* Task inputs *
===============
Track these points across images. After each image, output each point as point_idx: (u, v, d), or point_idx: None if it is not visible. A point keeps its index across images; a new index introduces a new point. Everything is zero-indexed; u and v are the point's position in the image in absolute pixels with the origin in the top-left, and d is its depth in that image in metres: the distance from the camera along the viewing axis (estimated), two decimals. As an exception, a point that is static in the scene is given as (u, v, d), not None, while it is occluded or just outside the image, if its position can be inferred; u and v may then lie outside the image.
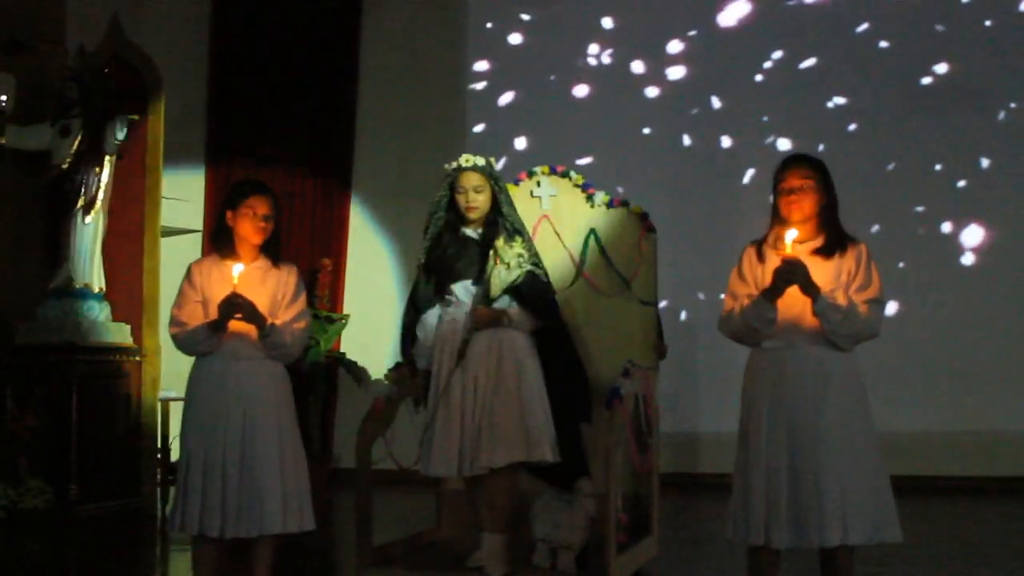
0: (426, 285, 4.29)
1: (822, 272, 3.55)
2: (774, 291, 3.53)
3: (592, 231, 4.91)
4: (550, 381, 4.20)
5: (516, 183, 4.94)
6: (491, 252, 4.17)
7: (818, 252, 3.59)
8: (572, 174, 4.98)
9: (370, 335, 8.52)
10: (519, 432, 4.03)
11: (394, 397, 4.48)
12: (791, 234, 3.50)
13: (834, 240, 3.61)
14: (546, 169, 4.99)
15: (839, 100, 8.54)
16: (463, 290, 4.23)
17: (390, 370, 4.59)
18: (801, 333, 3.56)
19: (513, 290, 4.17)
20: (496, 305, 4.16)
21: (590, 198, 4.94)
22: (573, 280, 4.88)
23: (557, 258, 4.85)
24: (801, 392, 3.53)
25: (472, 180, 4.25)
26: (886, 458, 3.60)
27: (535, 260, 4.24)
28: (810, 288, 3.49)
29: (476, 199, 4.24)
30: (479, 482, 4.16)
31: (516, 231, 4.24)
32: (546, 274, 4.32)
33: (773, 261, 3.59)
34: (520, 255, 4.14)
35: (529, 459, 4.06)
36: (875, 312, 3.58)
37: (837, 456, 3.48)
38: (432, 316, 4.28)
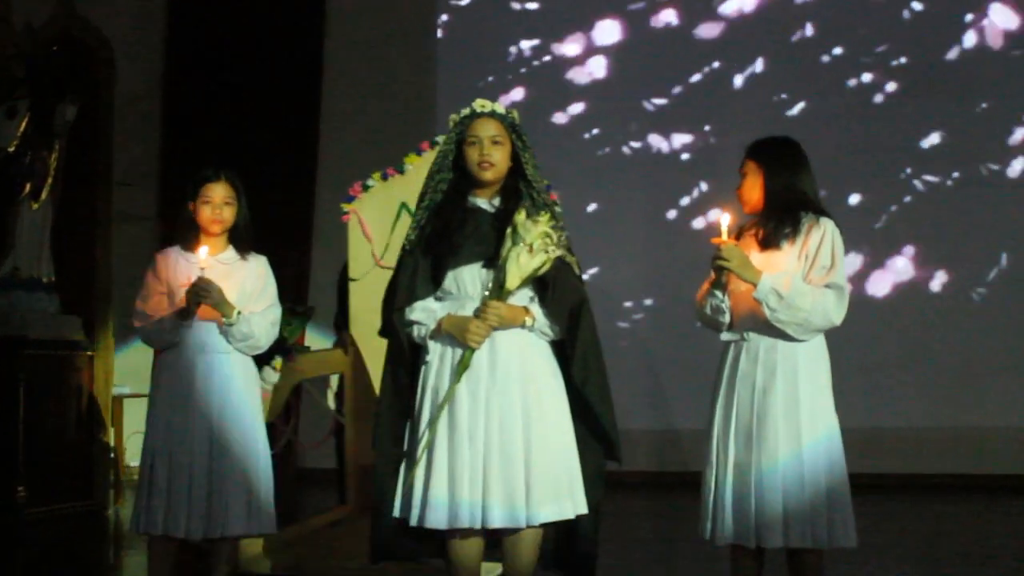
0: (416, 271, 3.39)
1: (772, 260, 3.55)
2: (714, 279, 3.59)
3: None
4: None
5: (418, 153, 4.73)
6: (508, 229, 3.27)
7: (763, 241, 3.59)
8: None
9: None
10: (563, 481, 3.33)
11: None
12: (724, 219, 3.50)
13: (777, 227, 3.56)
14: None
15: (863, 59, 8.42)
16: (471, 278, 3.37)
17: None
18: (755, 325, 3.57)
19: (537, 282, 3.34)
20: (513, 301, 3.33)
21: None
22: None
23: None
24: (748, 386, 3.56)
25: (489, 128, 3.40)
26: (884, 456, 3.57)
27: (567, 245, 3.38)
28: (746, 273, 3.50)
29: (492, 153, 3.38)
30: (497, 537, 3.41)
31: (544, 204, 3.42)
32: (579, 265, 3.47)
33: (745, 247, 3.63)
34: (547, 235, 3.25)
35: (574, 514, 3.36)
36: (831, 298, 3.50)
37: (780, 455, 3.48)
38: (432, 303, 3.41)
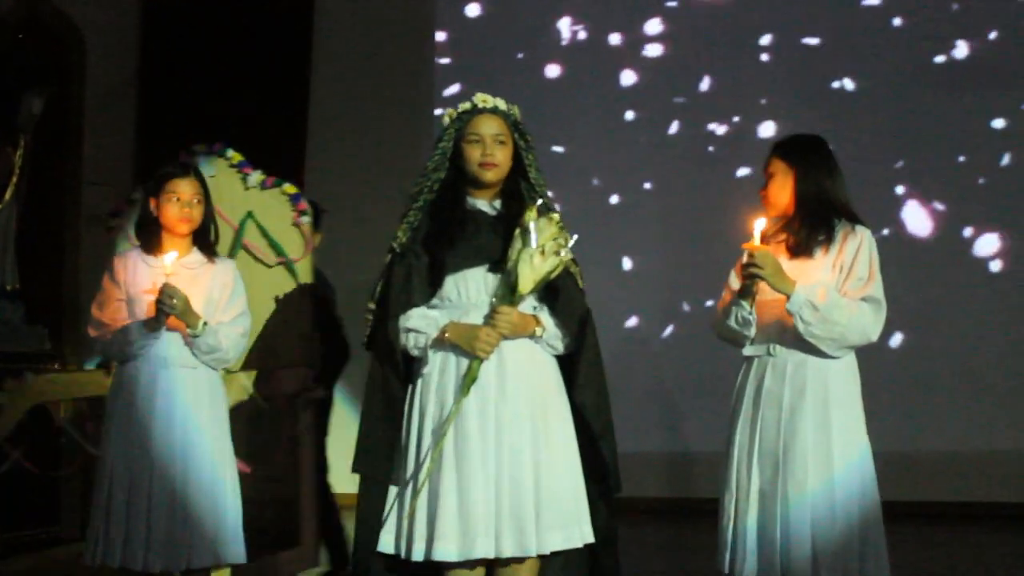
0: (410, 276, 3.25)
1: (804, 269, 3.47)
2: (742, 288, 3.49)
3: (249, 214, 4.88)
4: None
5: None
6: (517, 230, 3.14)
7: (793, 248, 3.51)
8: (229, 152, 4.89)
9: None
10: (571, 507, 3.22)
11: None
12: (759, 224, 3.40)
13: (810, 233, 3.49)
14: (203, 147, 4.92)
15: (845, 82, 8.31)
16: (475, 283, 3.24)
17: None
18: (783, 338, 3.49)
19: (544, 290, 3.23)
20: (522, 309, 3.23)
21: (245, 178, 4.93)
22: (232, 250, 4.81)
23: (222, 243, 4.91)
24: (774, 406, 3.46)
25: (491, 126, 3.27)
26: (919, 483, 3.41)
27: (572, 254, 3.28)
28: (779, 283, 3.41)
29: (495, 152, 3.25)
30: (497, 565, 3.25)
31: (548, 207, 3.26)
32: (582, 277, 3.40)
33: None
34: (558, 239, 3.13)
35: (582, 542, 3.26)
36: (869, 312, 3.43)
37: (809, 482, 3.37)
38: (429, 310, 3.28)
===============
* Aim of the task *
Give back the full data exactly as it reads, but drop the pictures.

* Response *
Track these points across images. After each image, output each point as point_idx: (u, v, d), or point_idx: None if it is not visible. A point keeps its index across images; a new index introduces a new point. Everything is zero-indexed; u and v are the point's position in the image in absolute pixels with the origin in the top-left, and d is its depth in that image in metres: the distance from the camera along the viewing axis (estimated), two decimals. As an exception, a point that is static in the scene is given as (u, v, d), not None, while it is occluded or just outside the image, if its position can be inferred; u and v may then lie outside the image.
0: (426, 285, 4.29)
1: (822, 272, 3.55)
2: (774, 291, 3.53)
3: (592, 231, 4.91)
4: (550, 381, 4.20)
5: (516, 183, 4.94)
6: (491, 252, 4.17)
7: (818, 252, 3.59)
8: (572, 174, 4.98)
9: (370, 335, 8.52)
10: (519, 432, 4.03)
11: (394, 397, 4.48)
12: (791, 234, 3.50)
13: (834, 240, 3.61)
14: (546, 169, 4.99)
15: (839, 100, 8.54)
16: (463, 290, 4.23)
17: (390, 370, 4.59)
18: (801, 333, 3.56)
19: (513, 290, 4.17)
20: (496, 305, 4.16)
21: (590, 198, 4.94)
22: (573, 280, 4.88)
23: (557, 258, 4.85)
24: (801, 392, 3.53)
25: (472, 180, 4.25)
26: (886, 458, 3.60)
27: (535, 260, 4.24)
28: (810, 288, 3.49)
29: (476, 199, 4.24)
30: (479, 482, 4.16)
31: (516, 231, 4.24)
32: (546, 274, 4.32)
33: (773, 261, 3.59)
34: (520, 255, 4.14)
35: (529, 459, 4.06)
36: (875, 312, 3.58)
37: (837, 456, 3.48)
38: (432, 316, 4.28)
0: (416, 271, 3.39)
1: (772, 260, 3.55)
2: (714, 279, 3.59)
3: None
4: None
5: (418, 153, 4.73)
6: (508, 229, 3.27)
7: (763, 241, 3.59)
8: None
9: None
10: (563, 481, 3.33)
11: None
12: (724, 219, 3.50)
13: (777, 227, 3.56)
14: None
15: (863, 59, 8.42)
16: (471, 278, 3.37)
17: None
18: (755, 325, 3.57)
19: (537, 282, 3.34)
20: (513, 301, 3.33)
21: None
22: None
23: None
24: (748, 386, 3.56)
25: (489, 128, 3.40)
26: (884, 456, 3.57)
27: (567, 245, 3.38)
28: (746, 273, 3.50)
29: (492, 153, 3.38)
30: (497, 537, 3.41)
31: (544, 204, 3.42)
32: (579, 265, 3.47)
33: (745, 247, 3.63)
34: (547, 235, 3.25)
35: (574, 514, 3.36)
36: (831, 298, 3.50)
37: (780, 455, 3.48)
38: (432, 303, 3.41)
0: (410, 276, 3.25)
1: (804, 269, 3.47)
2: (742, 288, 3.49)
3: (249, 214, 4.88)
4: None
5: None
6: (517, 230, 3.14)
7: (793, 248, 3.51)
8: (229, 152, 4.89)
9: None
10: (571, 507, 3.22)
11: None
12: (759, 224, 3.40)
13: (810, 233, 3.49)
14: (203, 147, 4.92)
15: (845, 82, 8.31)
16: (475, 283, 3.24)
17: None
18: (783, 338, 3.49)
19: (544, 290, 3.23)
20: (522, 309, 3.23)
21: (245, 178, 4.93)
22: (232, 250, 4.81)
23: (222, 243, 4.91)
24: (774, 406, 3.46)
25: (491, 126, 3.27)
26: (919, 483, 3.41)
27: (572, 254, 3.28)
28: (779, 283, 3.41)
29: (495, 152, 3.25)
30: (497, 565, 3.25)
31: (548, 207, 3.26)
32: (582, 277, 3.40)
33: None
34: (558, 239, 3.13)
35: (582, 542, 3.26)
36: (869, 312, 3.43)
37: (809, 482, 3.37)
38: (429, 310, 3.28)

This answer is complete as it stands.